睡眠時間を削る

 職場襲撃から、尿道の管にフェイズが移行しつつある。父は、まだ職場に未練を残しつつも、尿道に管が入っている現状を考えると、もう引退だと思っているようだ。

 認知症のせいなのか、それとも父の性格によるものなのかよく分からないが、都合よく歴史が改竄する。例えば、現役時代にも尿道に管を入れて仕事をしていたことがあると平気で私たちに言ってくるのである。私も母もそんな姿を見たことが無い。あとは風呂には毎日はいっているというが、これも全くの嘘である。とにかく、今の自分の状況を受入れるために歴史を改竄をする。前後の矛盾をつつこうとすれば、いくらでも突けるようなしょうもないウソではあるが、最近は、嘘を嘘のまま放置するようにしている。認知症の人間に「論破」は本当に意味がない。勝っても何か私に得られるものはない。「論破」して、父の行動が何か改まるということもないのである。心の平安を保てるのであれば、私は平気で父の作り出す虚構に乗っかっていこうと思う。
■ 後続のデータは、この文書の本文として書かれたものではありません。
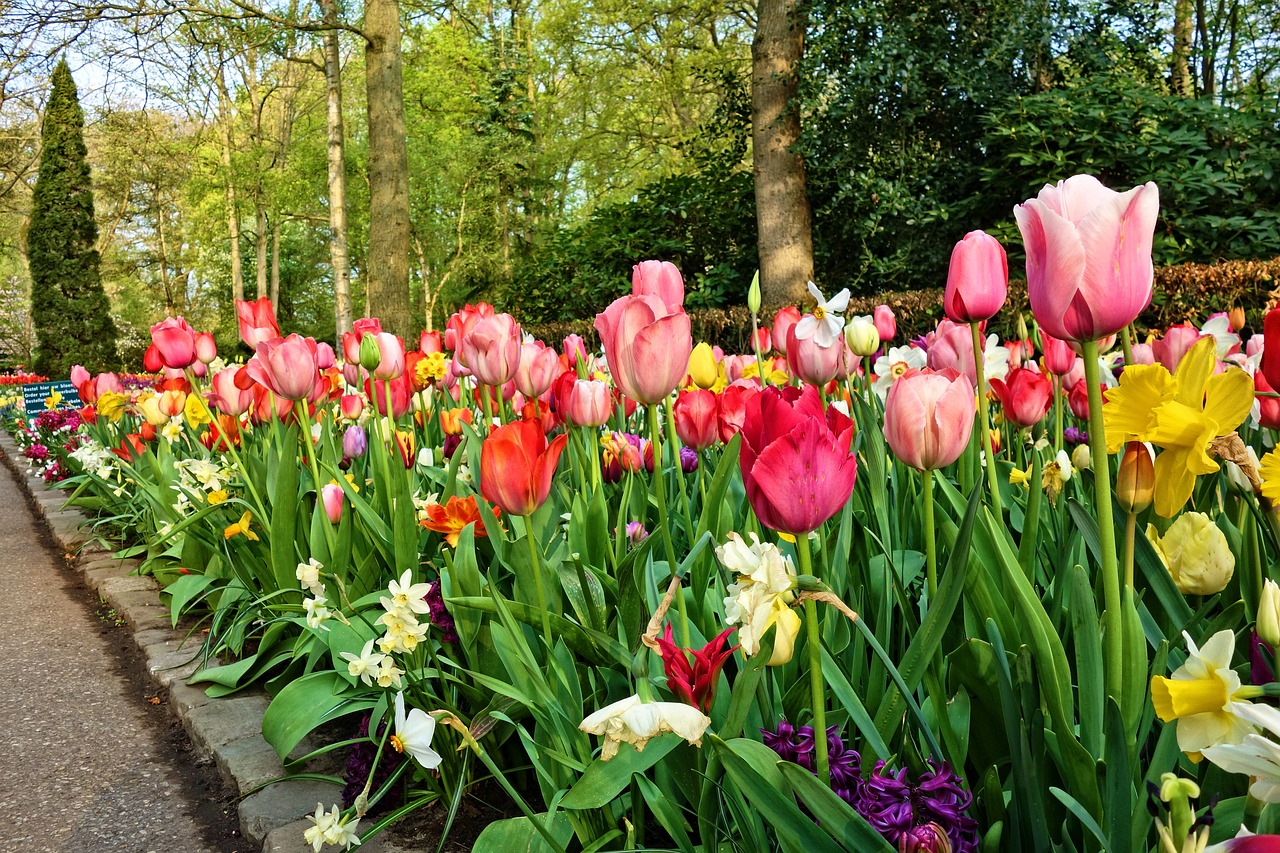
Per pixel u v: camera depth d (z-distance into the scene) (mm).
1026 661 1158
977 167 10406
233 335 41844
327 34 16141
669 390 1630
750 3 19516
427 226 25375
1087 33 10883
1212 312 6402
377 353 2834
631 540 2176
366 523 2631
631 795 1655
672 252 13586
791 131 11477
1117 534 1330
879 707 1345
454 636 2127
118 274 40844
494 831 1677
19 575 5492
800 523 1127
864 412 1815
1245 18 15633
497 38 25281
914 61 10578
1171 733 1107
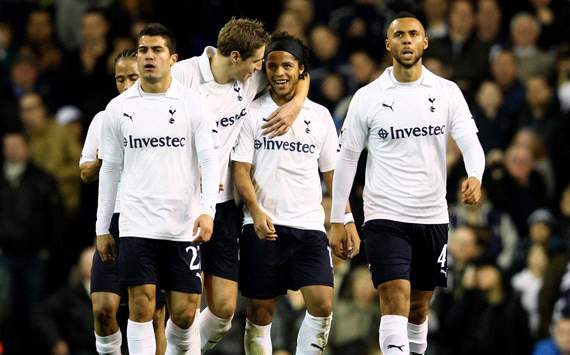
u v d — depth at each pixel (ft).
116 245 103.76
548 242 153.79
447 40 183.83
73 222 168.96
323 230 108.58
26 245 164.45
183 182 98.78
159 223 98.43
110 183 100.07
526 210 161.99
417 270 105.40
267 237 105.70
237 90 106.52
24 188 165.17
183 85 100.89
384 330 101.96
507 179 162.91
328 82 176.76
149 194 98.32
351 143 103.65
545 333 148.77
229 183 107.76
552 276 149.59
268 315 109.50
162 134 98.17
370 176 104.01
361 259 148.36
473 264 150.00
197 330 102.83
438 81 103.14
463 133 102.58
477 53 182.39
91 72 180.45
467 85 180.86
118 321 115.03
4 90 185.16
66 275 167.02
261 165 107.76
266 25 193.47
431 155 102.78
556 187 170.40
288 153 107.55
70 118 175.94
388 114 102.32
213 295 107.24
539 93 174.19
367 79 175.42
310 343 107.76
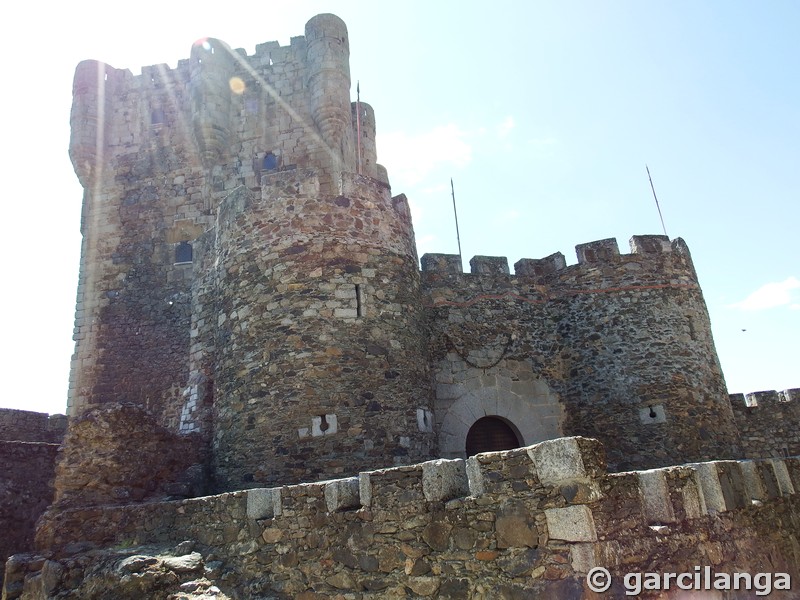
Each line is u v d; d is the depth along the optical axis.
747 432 17.09
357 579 6.30
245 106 18.33
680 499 6.00
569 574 4.96
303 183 11.45
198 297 14.18
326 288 10.73
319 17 18.23
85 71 18.83
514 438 14.13
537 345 14.69
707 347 14.33
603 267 14.78
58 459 9.45
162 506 8.56
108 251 17.56
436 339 13.92
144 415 10.22
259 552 7.17
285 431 9.86
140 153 18.42
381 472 6.44
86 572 7.48
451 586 5.65
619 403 13.64
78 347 16.70
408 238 12.24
 私も、私で反省することがある。父に対して物を説明している時、自然と上から目線で物事を説明している時がある。別に私が偉いわけではないし、私が頭が良かったわけではない。単純に父の記憶能力や認知能力が下がっているだけに過ぎない。

 父は、私が色々説明している時、「なんでそんなことを知っているんだ」、「自分は商人した覚えはない」と私に突っかかってくるが、私の無自覚マウントにイラついてる部分のあるのではないか。

 今後は映像や録音をのこしつつも、単に記録を証拠として突きつけるのではなく、己の心持地にも注意を配らないとダメな気がした。